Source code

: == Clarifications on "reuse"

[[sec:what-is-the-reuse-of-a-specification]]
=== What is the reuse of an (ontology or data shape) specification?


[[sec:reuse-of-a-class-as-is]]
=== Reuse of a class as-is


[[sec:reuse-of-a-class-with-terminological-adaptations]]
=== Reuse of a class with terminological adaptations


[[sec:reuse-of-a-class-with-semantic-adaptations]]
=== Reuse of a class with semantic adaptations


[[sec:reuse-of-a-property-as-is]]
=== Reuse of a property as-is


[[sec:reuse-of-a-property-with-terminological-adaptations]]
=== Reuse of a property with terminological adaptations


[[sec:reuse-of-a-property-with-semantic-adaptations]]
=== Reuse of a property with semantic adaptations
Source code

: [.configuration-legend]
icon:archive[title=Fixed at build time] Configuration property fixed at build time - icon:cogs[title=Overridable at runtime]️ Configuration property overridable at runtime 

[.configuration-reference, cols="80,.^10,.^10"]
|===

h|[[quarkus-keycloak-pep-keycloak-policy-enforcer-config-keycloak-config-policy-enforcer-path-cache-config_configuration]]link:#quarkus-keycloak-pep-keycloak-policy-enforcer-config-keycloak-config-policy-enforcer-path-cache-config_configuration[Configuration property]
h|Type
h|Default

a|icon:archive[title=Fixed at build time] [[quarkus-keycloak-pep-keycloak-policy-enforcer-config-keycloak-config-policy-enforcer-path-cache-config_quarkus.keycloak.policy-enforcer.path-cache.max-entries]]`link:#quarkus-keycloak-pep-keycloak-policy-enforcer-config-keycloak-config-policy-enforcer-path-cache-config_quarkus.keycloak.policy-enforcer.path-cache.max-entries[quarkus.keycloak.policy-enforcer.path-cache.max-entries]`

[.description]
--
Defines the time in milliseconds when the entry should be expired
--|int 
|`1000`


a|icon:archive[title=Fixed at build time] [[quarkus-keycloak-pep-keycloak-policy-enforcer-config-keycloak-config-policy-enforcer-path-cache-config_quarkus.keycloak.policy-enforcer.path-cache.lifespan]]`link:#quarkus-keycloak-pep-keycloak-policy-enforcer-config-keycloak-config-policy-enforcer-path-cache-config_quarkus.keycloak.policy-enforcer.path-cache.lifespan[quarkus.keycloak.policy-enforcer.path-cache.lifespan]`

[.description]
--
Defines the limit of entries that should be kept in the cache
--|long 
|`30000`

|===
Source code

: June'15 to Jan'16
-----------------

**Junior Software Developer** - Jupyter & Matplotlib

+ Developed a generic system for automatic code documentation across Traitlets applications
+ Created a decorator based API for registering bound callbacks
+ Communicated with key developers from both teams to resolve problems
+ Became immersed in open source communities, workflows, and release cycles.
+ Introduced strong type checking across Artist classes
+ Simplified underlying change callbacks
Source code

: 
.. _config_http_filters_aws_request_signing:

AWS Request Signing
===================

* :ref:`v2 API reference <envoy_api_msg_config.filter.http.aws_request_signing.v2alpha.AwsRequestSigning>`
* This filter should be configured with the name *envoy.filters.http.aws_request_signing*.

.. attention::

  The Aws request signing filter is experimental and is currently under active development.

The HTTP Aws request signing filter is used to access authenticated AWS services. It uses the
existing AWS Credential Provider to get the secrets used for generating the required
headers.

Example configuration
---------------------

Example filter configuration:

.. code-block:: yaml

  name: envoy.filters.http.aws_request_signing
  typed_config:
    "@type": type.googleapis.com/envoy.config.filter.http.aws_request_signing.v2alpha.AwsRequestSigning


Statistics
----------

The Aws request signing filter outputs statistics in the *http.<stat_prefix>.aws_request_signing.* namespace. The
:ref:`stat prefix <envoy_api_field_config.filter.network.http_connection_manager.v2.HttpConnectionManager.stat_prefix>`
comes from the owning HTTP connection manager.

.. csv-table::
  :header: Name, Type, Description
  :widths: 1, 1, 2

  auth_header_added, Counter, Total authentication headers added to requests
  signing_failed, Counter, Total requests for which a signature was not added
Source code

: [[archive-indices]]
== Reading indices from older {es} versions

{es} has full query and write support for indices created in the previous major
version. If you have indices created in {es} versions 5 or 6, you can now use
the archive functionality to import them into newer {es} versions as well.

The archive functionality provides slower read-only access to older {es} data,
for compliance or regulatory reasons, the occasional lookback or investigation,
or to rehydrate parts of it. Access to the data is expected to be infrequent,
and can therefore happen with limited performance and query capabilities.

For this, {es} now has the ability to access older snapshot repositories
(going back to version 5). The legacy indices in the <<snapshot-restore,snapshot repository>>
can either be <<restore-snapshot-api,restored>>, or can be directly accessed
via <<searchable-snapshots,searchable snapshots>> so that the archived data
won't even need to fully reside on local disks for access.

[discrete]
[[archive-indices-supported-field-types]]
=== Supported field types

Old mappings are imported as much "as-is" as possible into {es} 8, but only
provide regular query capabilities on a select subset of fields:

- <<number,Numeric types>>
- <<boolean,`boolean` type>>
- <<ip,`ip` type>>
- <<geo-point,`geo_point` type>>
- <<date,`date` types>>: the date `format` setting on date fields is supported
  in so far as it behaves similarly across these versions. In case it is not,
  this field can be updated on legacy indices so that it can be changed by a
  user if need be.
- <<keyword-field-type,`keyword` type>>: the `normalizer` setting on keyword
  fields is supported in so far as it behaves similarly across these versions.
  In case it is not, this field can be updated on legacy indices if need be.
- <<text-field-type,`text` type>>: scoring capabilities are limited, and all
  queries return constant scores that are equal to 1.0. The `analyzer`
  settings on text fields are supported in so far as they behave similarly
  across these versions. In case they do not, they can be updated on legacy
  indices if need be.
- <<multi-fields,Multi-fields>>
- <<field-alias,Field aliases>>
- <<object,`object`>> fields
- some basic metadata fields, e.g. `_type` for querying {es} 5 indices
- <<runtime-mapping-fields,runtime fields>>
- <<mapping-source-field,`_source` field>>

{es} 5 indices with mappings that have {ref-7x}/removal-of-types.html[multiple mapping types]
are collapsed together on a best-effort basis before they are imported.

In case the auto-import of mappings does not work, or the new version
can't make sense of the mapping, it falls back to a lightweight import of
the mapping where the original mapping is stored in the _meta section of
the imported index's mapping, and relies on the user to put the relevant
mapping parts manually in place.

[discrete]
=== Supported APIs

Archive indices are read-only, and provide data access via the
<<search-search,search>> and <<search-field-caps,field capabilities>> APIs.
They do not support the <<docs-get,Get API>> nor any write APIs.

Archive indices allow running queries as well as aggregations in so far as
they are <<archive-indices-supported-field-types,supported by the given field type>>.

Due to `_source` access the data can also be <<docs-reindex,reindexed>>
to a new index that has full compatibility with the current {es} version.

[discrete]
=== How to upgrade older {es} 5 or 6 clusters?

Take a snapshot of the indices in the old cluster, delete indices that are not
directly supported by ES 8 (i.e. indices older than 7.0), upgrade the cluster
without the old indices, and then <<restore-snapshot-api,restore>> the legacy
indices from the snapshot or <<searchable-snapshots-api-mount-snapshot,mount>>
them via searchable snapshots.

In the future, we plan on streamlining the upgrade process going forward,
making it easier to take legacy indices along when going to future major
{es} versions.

- **WHAT THE TASK ASKS**: Return the material above in full, exactly as written.

- **RESPONSE TO THE TASK**:
Source code

: == Clarifications on "reuse"

[[sec:what-is-the-reuse-of-a-specification]]
=== What is the reuse of an (ontology or data shape) specification?


[[sec:reuse-of-a-class-as-is]]
=== Reuse of a class as-is


[[sec:reuse-of-a-class-with-terminological-adaptations]]
=== Reuse of a class with terminological adaptations


[[sec:reuse-of-a-class-with-semantic-adaptations]]
=== Reuse of a class with semantic adaptations


[[sec:reuse-of-a-property-as-is]]
=== Reuse of a property as-is


[[sec:reuse-of-a-property-with-terminological-adaptations]]
=== Reuse of a property with terminological adaptations


[[sec:reuse-of-a-property-with-semantic-adaptations]]
=== Reuse of a property with semantic adaptations
Source code

: [.configuration-legend]
icon:archive[title=Fixed at build time] Configuration property fixed at build time - icon:cogs[title=Overridable at runtime]️ Configuration property overridable at runtime 

[.configuration-reference, cols="80,.^10,.^10"]
|===

h|[[quarkus-keycloak-pep-keycloak-policy-enforcer-config-keycloak-config-policy-enforcer-path-cache-config_configuration]]link:#quarkus-keycloak-pep-keycloak-policy-enforcer-config-keycloak-config-policy-enforcer-path-cache-config_configuration[Configuration property]
h|Type
h|Default

a|icon:archive[title=Fixed at build time] [[quarkus-keycloak-pep-keycloak-policy-enforcer-config-keycloak-config-policy-enforcer-path-cache-config_quarkus.keycloak.policy-enforcer.path-cache.max-entries]]`link:#quarkus-keycloak-pep-keycloak-policy-enforcer-config-keycloak-config-policy-enforcer-path-cache-config_quarkus.keycloak.policy-enforcer.path-cache.max-entries[quarkus.keycloak.policy-enforcer.path-cache.max-entries]`

[.description]
--
Defines the time in milliseconds when the entry should be expired
--|int 
|`1000`


a|icon:archive[title=Fixed at build time] [[quarkus-keycloak-pep-keycloak-policy-enforcer-config-keycloak-config-policy-enforcer-path-cache-config_quarkus.keycloak.policy-enforcer.path-cache.lifespan]]`link:#quarkus-keycloak-pep-keycloak-policy-enforcer-config-keycloak-config-policy-enforcer-path-cache-config_quarkus.keycloak.policy-enforcer.path-cache.lifespan[quarkus.keycloak.policy-enforcer.path-cache.lifespan]`

[.description]
--
Defines the limit of entries that should be kept in the cache
--|long 
|`30000`

|===
Source code

: June'15 to Jan'16
-----------------

**Junior Software Developer** - Jupyter & Matplotlib

+ Developed a generic system for automatic code documentation across Traitlets applications
+ Created a decorator based API for registering bound callbacks
+ Communicated with key developers from both teams to resolve problems
+ Became immersed in open source communities, workflows, and release cycles.
+ Introduced strong type checking across Artist classes
+ Simplified underlying change callbacks
Source code

: 
.. _config_http_filters_aws_request_signing:

AWS Request Signing
===================

* :ref:`v2 API reference <envoy_api_msg_config.filter.http.aws_request_signing.v2alpha.AwsRequestSigning>`
* This filter should be configured with the name *envoy.filters.http.aws_request_signing*.

.. attention::

  The Aws request signing filter is experimental and is currently under active development.

The HTTP Aws request signing filter is used to access authenticated AWS services. It uses the
existing AWS Credential Provider to get the secrets used for generating the required
headers.

Example configuration
---------------------

Example filter configuration:

.. code-block:: yaml

  name: envoy.filters.http.aws_request_signing
  typed_config:
    "@type": type.googleapis.com/envoy.config.filter.http.aws_request_signing.v2alpha.AwsRequestSigning


Statistics
----------

The Aws request signing filter outputs statistics in the *http.<stat_prefix>.aws_request_signing.* namespace. The
:ref:`stat prefix <envoy_api_field_config.filter.network.http_connection_manager.v2.HttpConnectionManager.stat_prefix>`
comes from the owning HTTP connection manager.

.. csv-table::
  :header: Name, Type, Description
  :widths: 1, 1, 2

  auth_header_added, Counter, Total authentication headers added to requests
  signing_failed, Counter, Total requests for which a signature was not added
Source code

: [[archive-indices]]
== Reading indices from older {es} versions

{es} has full query and write support for indices created in the previous major
version. If you have indices created in {es} versions 5 or 6, you can now use
the archive functionality to import them into newer {es} versions as well.

The archive functionality provides slower read-only access to older {es} data,
for compliance or regulatory reasons, the occasional lookback or investigation,
or to rehydrate parts of it. Access to the data is expected to be infrequent,
and can therefore happen with limited performance and query capabilities.

For this, {es} now has the ability to access older snapshot repositories
(going back to version 5). The legacy indices in the <<snapshot-restore,snapshot repository>>
can either be <<restore-snapshot-api,restored>>, or can be directly accessed
via <<searchable-snapshots,searchable snapshots>> so that the archived data
won't even need to fully reside on local disks for access.

[discrete]
[[archive-indices-supported-field-types]]
=== Supported field types

Old mappings are imported as much "as-is" as possible into {es} 8, but only
provide regular query capabilities on a select subset of fields:

- <<number,Numeric types>>
- <<boolean,`boolean` type>>
- <<ip,`ip` type>>
- <<geo-point,`geo_point` type>>
- <<date,`date` types>>: the date `format` setting on date fields is supported
  in so far as it behaves similarly across these versions. In case it is not,
  this field can be updated on legacy indices so that it can be changed by a
  user if need be.
- <<keyword-field-type,`keyword` type>>: the `normalizer` setting on keyword
  fields is supported in so far as it behaves similarly across these versions.
  In case it is not, this field can be updated on legacy indices if need be.
- <<text-field-type,`text` type>>: scoring capabilities are limited, and all
  queries return constant scores that are equal to 1.0. The `analyzer`
  settings on text fields are supported in so far as they behave similarly
  across these versions. In case they do not, they can be updated on legacy
  indices if need be.
- <<multi-fields,Multi-fields>>
- <<field-alias,Field aliases>>
- <<object,`object`>> fields
- some basic metadata fields, e.g. `_type` for querying {es} 5 indices
- <<runtime-mapping-fields,runtime fields>>
- <<mapping-source-field,`_source` field>>

{es} 5 indices with mappings that have {ref-7x}/removal-of-types.html[multiple mapping types]
are collapsed together on a best-effort basis before they are imported.

In case the auto-import of mappings does not work, or the new version
can't make sense of the mapping, it falls back to a lightweight import of
the mapping where the original mapping is stored in the _meta section of
the imported index's mapping, and relies on the user to put the relevant
mapping parts manually in place.

[discrete]
=== Supported APIs

Archive indices are read-only, and provide data access via the
<<search-search,search>> and <<search-field-caps,field capabilities>> APIs.
They do not support the <<docs-get,Get API>> nor any write APIs.

Archive indices allow running queries as well as aggregations in so far as
they are <<archive-indices-supported-field-types,supported by the given field type>>.

Due to `_source` access the data can also be <<docs-reindex,reindexed>>
to a new index that has full compatibility with the current {es} version.

[discrete]
=== How to upgrade older {es} 5 or 6 clusters?

Take a snapshot of the indices in the old cluster, delete indices that are not
directly supported by ES 8 (i.e. indices older than 7.0), upgrade the cluster
without the old indices, and then <<restore-snapshot-api,restore>> the legacy
indices from the snapshot or <<searchable-snapshots-api-mount-snapshot,mount>>
them via searchable snapshots.

In the future, we plan on streamlining the upgrade process going forward,
making it easier to take legacy indices along when going to future major
{es} versions.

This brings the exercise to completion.